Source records
-----
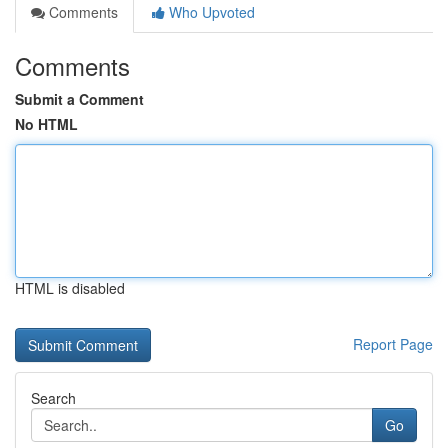
Comments
Who Upvoted
Comments
Submit a Comment
No HTML
HTML is disabled
Report Page
Search
Go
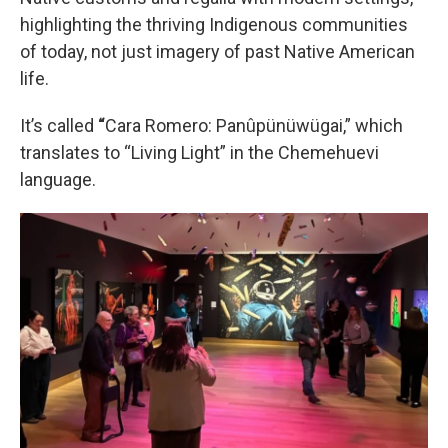
highlighting the thriving Indigenous communities
of today, not just imagery of past Native American
life.
It’s called
“
Cara Romero: Panûpünüwügai,” which
translates to “Living Light” in the Chemehuevi
language.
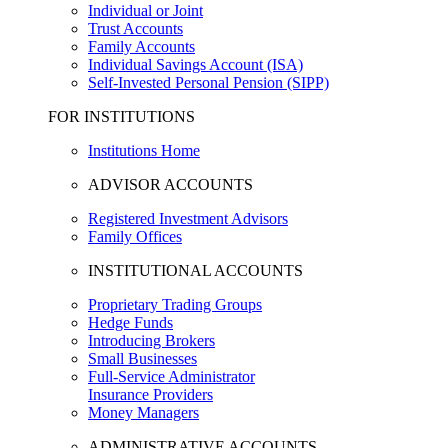
Individual or Joint
Trust Accounts
Family Accounts
Individual Savings Account (ISA)
Self-Invested Personal Pension (SIPP)
FOR INSTITUTIONS
Institutions Home
ADVISOR ACCOUNTS
Registered Investment Advisors
Family Offices
INSTITUTIONAL ACCOUNTS
Proprietary Trading Groups
Hedge Funds
Introducing Brokers
Small Businesses
Full-Service Administrator
Insurance Providers
Money Managers
ADMINISTRATIVE ACCOUNTS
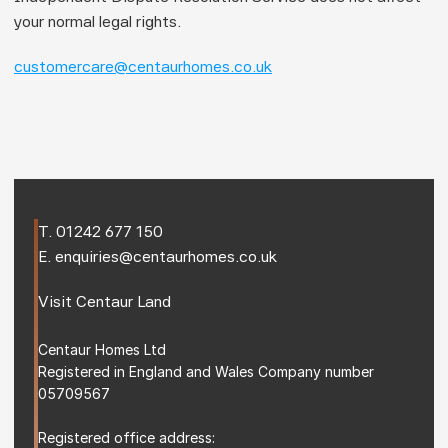
your normal legal rights.
customercare@centaurhomes.co.uk
T. 
01242 677 150
E. 
enquiries@centaurhomes.co.uk
Visit 
Centaur Land
Centaur Homes Ltd
Registered in England and Wales Company number 
05709567
Registered office address: 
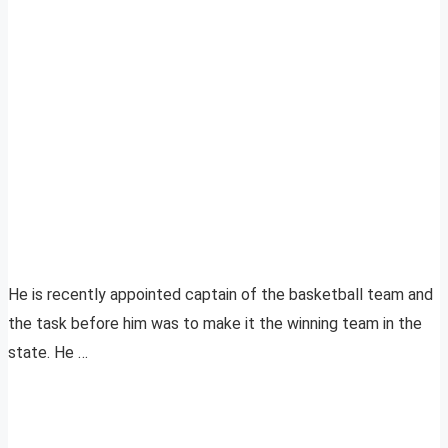
He is recently appointed captain of the basketball team and
the task before him was to make it the winning team in the
state. He …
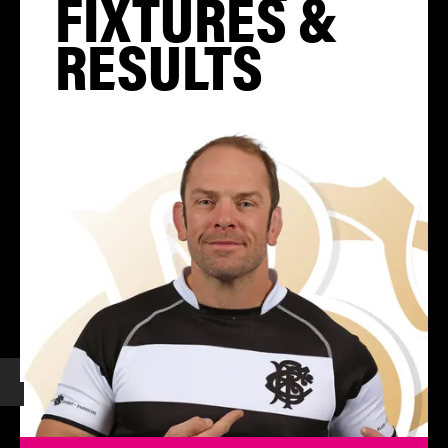
FIXTURES &
RESULTS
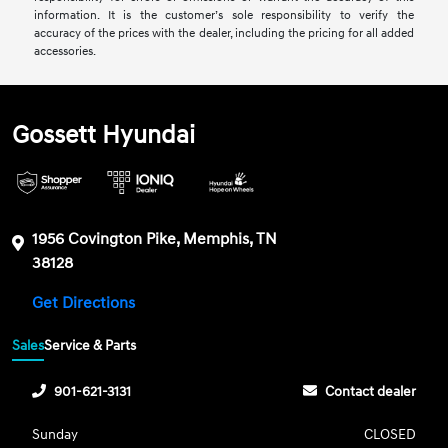
information. It is the customer’s sole responsibility to verify the
accuracy of the prices with the dealer, including the pricing for all added
accessories.
Gossett Hyundai
1956 Covington Pike, Memphis, TN
38128
Get Directions
Sales
Service & Parts
901-621-3131
Contact dealer
Sunday
CLOSED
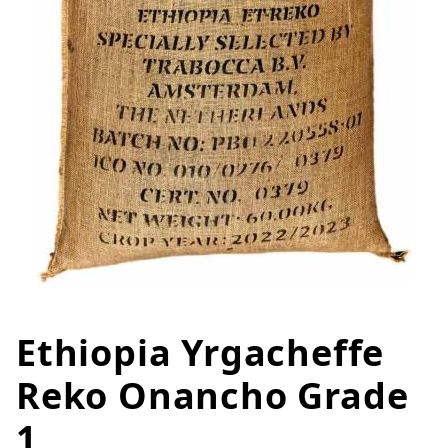
Ethiopia Yrgacheffe
Thumbnail Filmstrip of Ethiopi
Purchase Ethiopia Yrgacheffe Reko Onancho Grade
Reko Onancho Grade
1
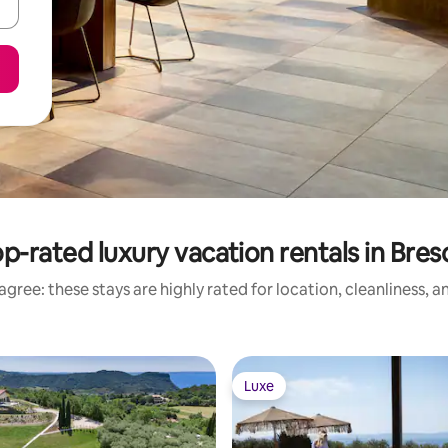
p-rated luxury vacation rentals in Bres
gree: these stays are highly rated for location, cleanliness, 
Luxe
Luxe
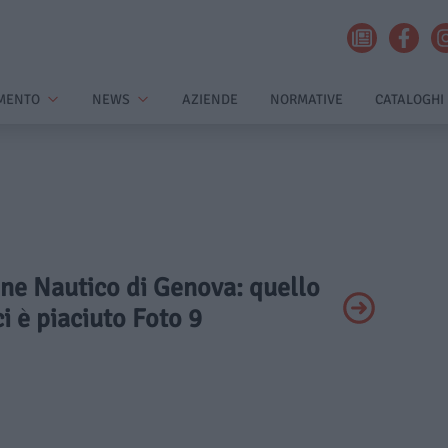
MENTO
NEWS
AZIENDE
NORMATIVE
CATALOGHI
one Nautico di Genova: quello
ci è piaciuto Foto 9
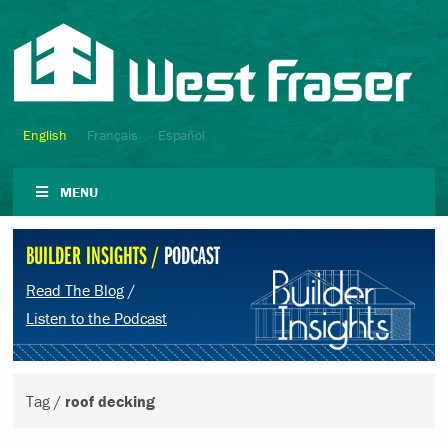
English
Français
Español
MENU
BUILDER INSIGHTS /
PODCAST
Read The Blog
/
Listen to the Podcast
Tag /
roof decking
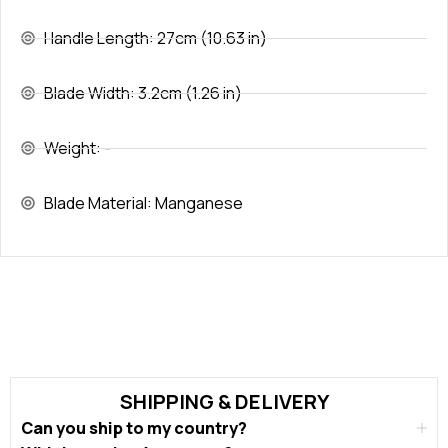
Handle Length: 27cm (10.63 in)
Blade Width: 3.2cm (1.26 in)
Weight: -
Blade Material: Manganese
SHIPPING & DELIVERY
Can you ship to my country?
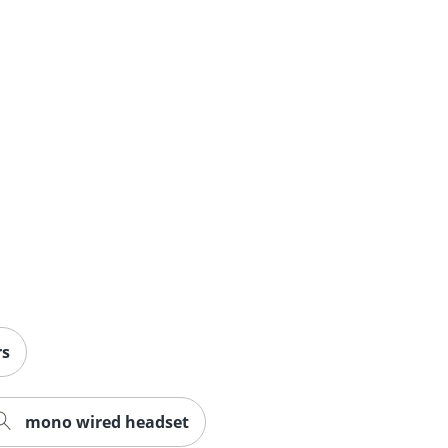
rs
mono wired headset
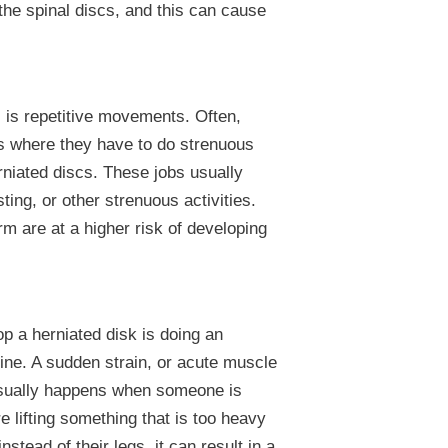
the spinal discs, and this can cause
is repetitive movements. Often,
s where they have to do strenuous
niated discs. These jobs usually
isting, or other strenuous activities.
m are at a higher risk of developing
 a herniated disk is doing an
spine. A sudden strain, or acute muscle
 usually happens when someone is
re lifting something that is too heavy
instead of their legs, it can result in a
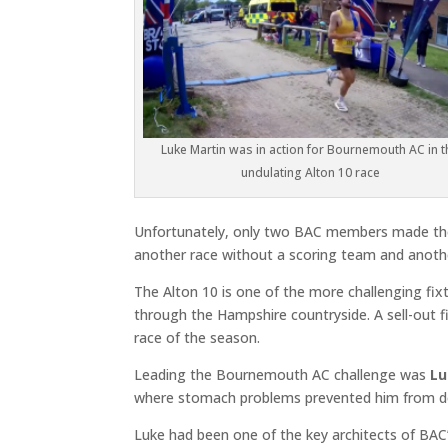
Luke Martin was in action for Bournemouth AC in t
undulating Alton 10 race
Unfortunately, only two BAC members made the 
another race without a scoring team and anothe
The Alton 10 is one of the more challenging fixt
through the Hampshire countryside. A sell-out f
race of the season.
Leading the Bournemouth AC challenge was
Lu
where stomach problems prevented him from del
Luke had been one of the key architects of BAC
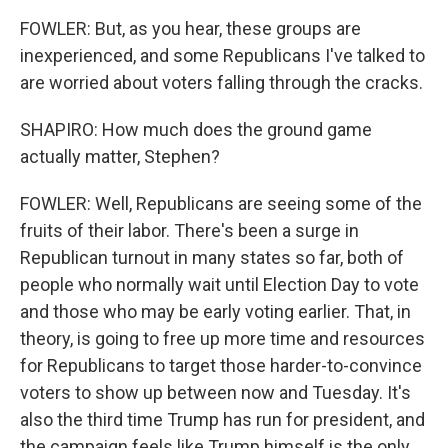
FOWLER: But, as you hear, these groups are
inexperienced, and some Republicans I've talked to
are worried about voters falling through the cracks.
SHAPIRO: How much does the ground game
actually matter, Stephen?
FOWLER: Well, Republicans are seeing some of the
fruits of their labor. There's been a surge in
Republican turnout in many states so far, both of
people who normally wait until Election Day to vote
and those who may be early voting earlier. That, in
theory, is going to free up more time and resources
for Republicans to target those harder-to-convince
voters to show up between now and Tuesday. It's
also the third time Trump has run for president, and
the campaign feels like Trump himself is the only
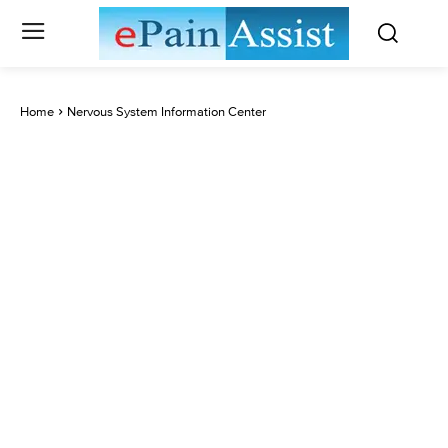
Home
Nervous System Information Center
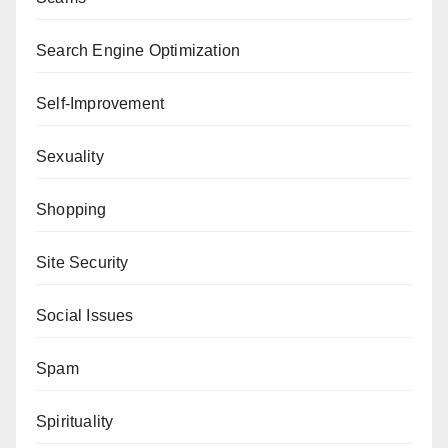
Search Engine Optimization
Self-Improvement
Sexuality
Shopping
Site Security
Social Issues
Spam
Spirituality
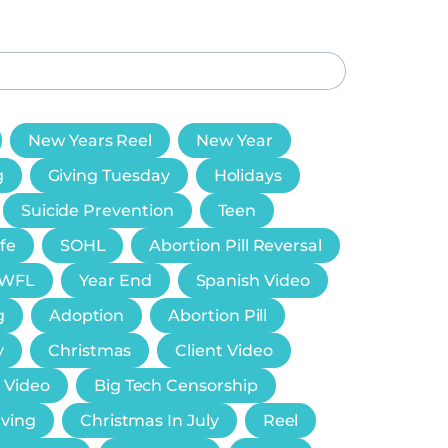
New Years Reel
New Year
g
Giving Tuesday
Holidays
Suicide Prevention
Teen
ife
SOHL
Abortion Pill Reversal
WFL
Year End
Spanish Video
g
Adoption
Abortion Pill
y
Christmas
Client Video
 Video
Big Tech Censorship
iving
Christmas In July
Reel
-----
Reproduce every line of text in the listing above word for word. Leave the pictures out of your answer.

Comments
Who Upvoted
Comments
Submit a Comment
No HTML
HTML is disabled
Report Page
Search
Go
highlighting the thriving Indigenous communities
of today, not just imagery of past Native American
life.
It’s called
“
Cara Romero: Panûpünüwügai,” which
translates to “Living Light” in the Chemehuevi
language.
Individual or Joint
Trust Accounts
Family Accounts
Individual Savings Account (ISA)
Self-Invested Personal Pension (SIPP)
FOR INSTITUTIONS
Institutions Home
ADVISOR ACCOUNTS
Registered Investment Advisors
Family Offices
INSTITUTIONAL ACCOUNTS
Proprietary Trading Groups
Hedge Funds
Introducing Brokers
Small Businesses
Full-Service Administrator
Insurance Providers
Money Managers
ADMINISTRATIVE ACCOUNTS
your normal legal rights.
customercare@centaurhomes.co.uk
T. 
01242 677 150
E. 
enquiries@centaurhomes.co.uk
Visit 
Centaur Land
Centaur Homes Ltd
Registered in England and Wales Company number 
05709567
Registered office address: 
He is recently appointed captain of the basketball team and
the task before him was to make it the winning team in the
state. He …
FIXTURES &
RESULTS
information. It is the customer’s sole responsibility to verify the
accuracy of the prices with the dealer, including the pricing for all added
accessories.
Gossett Hyundai
1956 Covington Pike, Memphis, TN
38128
Get Directions
Sales
Service & Parts
901-621-3131
Contact dealer
Sunday
CLOSED
Ethiopia Yrgacheffe
Thumbnail Filmstrip of Ethiopi
Purchase Ethiopia Yrgacheffe Reko Onancho Grade
Reko Onancho Grade
1
p-rated luxury vacation rentals in Bres
gree: these stays are highly rated for location, cleanliness, 
Luxe
Luxe
MENTO
NEWS
AZIENDE
NORMATIVE
CATALOGHI
one Nautico di Genova: quello
ci è piaciuto Foto 9
English
Français
Español
MENU
BUILDER INSIGHTS /
PODCAST
Read The Blog
/
Listen to the Podcast
Tag /
roof decking
Handle Length: 27cm (10.63 in)
Blade Width: 3.2cm (1.26 in)
Weight: -
Blade Material: Manganese
SHIPPING & DELIVERY
Can you ship to my country?
rs
mono wired headset
the spinal discs, and this can cause
is repetitive movements. Often,
s where they have to do strenuous
niated discs. These jobs usually
isting, or other strenuous activities.
m are at a higher risk of developing
 a herniated disk is doing an
spine. A sudden strain, or acute muscle
 usually happens when someone is
re lifting something that is too heavy
instead of their legs, it can result in a
Luke Martin was in action for Bournemouth AC in t
undulating Alton 10 race
Unfortunately, only two BAC members made the 
another race without a scoring team and anothe
The Alton 10 is one of the more challenging fixt
through the Hampshire countryside. A sell-out f
race of the season.
Leading the Bournemouth AC challenge was
Lu
where stomach problems prevented him from del
Luke had been one of the key architects of BAC
FOWLER: But, as you hear, these groups are
inexperienced, and some Republicans I've talked to
are worried about voters falling through the cracks.
SHAPIRO: How much does the ground game
actually matter, Stephen?
FOWLER: Well, Republicans are seeing some of the
fruits of their labor. There's been a surge in
Republican turnout in many states so far, both of
people who normally wait until Election Day to vote
and those who may be early voting earlier. That, in
theory, is going to free up more time and resources
for Republicans to target those harder-to-convince
voters to show up between now and Tuesday. It's
also the third time Trump has run for president, and
the campaign feels like Trump himself is the only
Home
Nervous System Information Center
Search Engine Optimization
Self-Improvement
Sexuality
Shopping
Site Security
Social Issues
Spam
Spirituality
New Years Reel
New Year
g
Giving Tuesday
Holidays
Suicide Prevention
Teen
ife
SOHL
Abortion Pill Reversal
WFL
Year End
Spanish Video
g
Adoption
Abortion Pill
y
Christmas
Client Video
 Video
Big Tech Censorship
iving
Christmas In July
Reel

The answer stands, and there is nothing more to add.